SELECTED EXCERPT.

Analyzing the switch circuitry for an HF Amplifier

[ms002]

Homework Statement

I am trying to figure out what every transistor in this circuit does. how do they function together and what kind of effect should I expect

Relevant Equations

Q1, Q3, Q4, 6 are NPN Transistors
Q2 is a p mosfet
Q5a is n mosfet

 

[Baluncore]

Welcome to PF.

That looks like a LTspice schematic, but it is hard to read.
Please attach a copy of the schematic file to your next post, so I can read and run the simulation. Extend or change the file extension to schematic.asc.txt so it can be attached to the post, since it is an ascii text file on the inside.

 

[ms002]

Welcome to PF.

That looks like a LTspice schematic, but it is hard to read.
Please attach a copy of the schematic file to your next post, so I can read and run the simulation. Extend or change the file extension to schematic.asc.txt so it can be attached to the post, since it is an ascii text file on the inside.

iam sorry i forgot to attach the file. here you go. and thanks in advance

 

[berkeman]

Welcome to PF.

Since this is your schoolwork problem, you need to tell us what you think before we can provide tutorial help. What are your thoughts, and what have your simulations so far shown you? Please attach screenshots of your simulations so we can better understand your work so far. Thank you.

 

[Baluncore]

iam sorry i forgot to attach the file. here you go. and thanks in advance

For which BJT transistors, do you recognise the circuit and purpose?

Where does the circuit come from? It looks like it was designed by a committee.
It has a DC gain of about ten. If you have run the simulation, then verify that it works with an 8 volt input signal, rather than the 40 volt V2 input overdrive.

Can you give me a web link to the component library zip file you use, rather than the embedded link to your HDD. ".lib ????? \Github\Amplifier\libs\Bib.LIB"

Avoid decimal points with LTspice, use a single letter.
0.1u = 0u1; 4700 = 4k7; 220 ohms = 220R; 2.2 ohms = 2R2

R3 to R12, with C2 to C11, are connected across a pure voltage source. They play no part in this simulation, but will play a part in the physical realisation

 

[ms002]

For which BJT transistors, do you recognise the circuit and purpose?

Where does the circuit come from? It looks like it was designed by a committee.

DATA EXCERPT.
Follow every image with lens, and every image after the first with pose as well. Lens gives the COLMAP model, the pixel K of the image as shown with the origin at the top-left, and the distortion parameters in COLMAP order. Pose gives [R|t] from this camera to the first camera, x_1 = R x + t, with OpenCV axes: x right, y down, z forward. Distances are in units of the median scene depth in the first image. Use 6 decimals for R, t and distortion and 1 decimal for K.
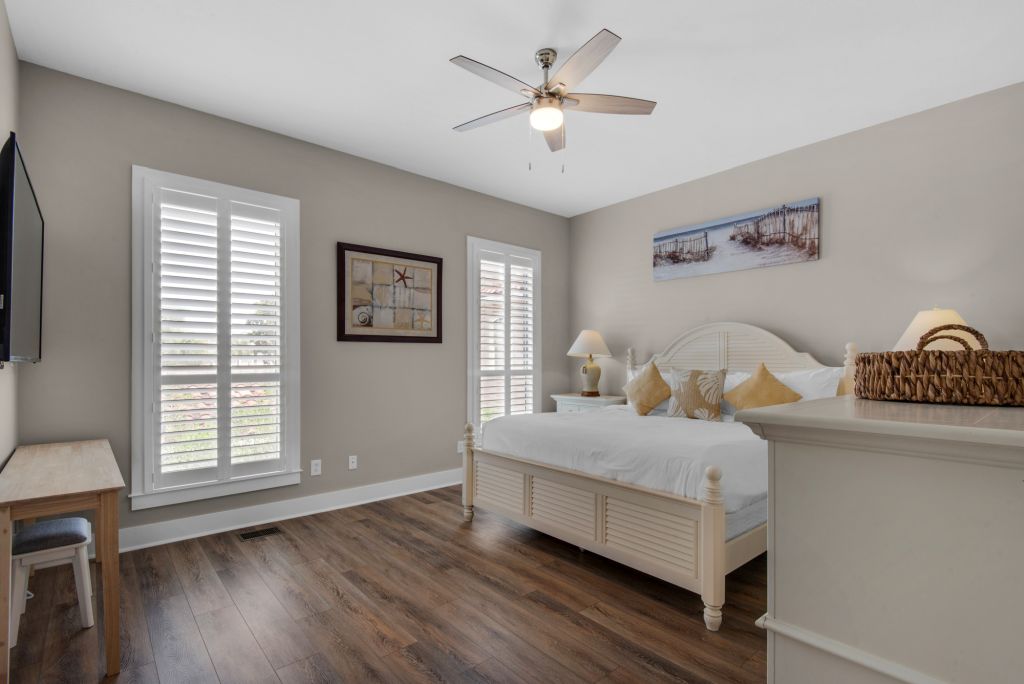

PROMPT.
Answer these questions about the forum thread on the HF amplifier switch circuit.
(a) Which transistor is listed as a p mosfet?
(b) What DC gain does Baluncore say the circuit has?
(c) What file extension should the schematic file be given so that it can be attached to a post?

ANSWER BELOW.
(a) Q2
(b) About ten
(c) schematic.asc.txt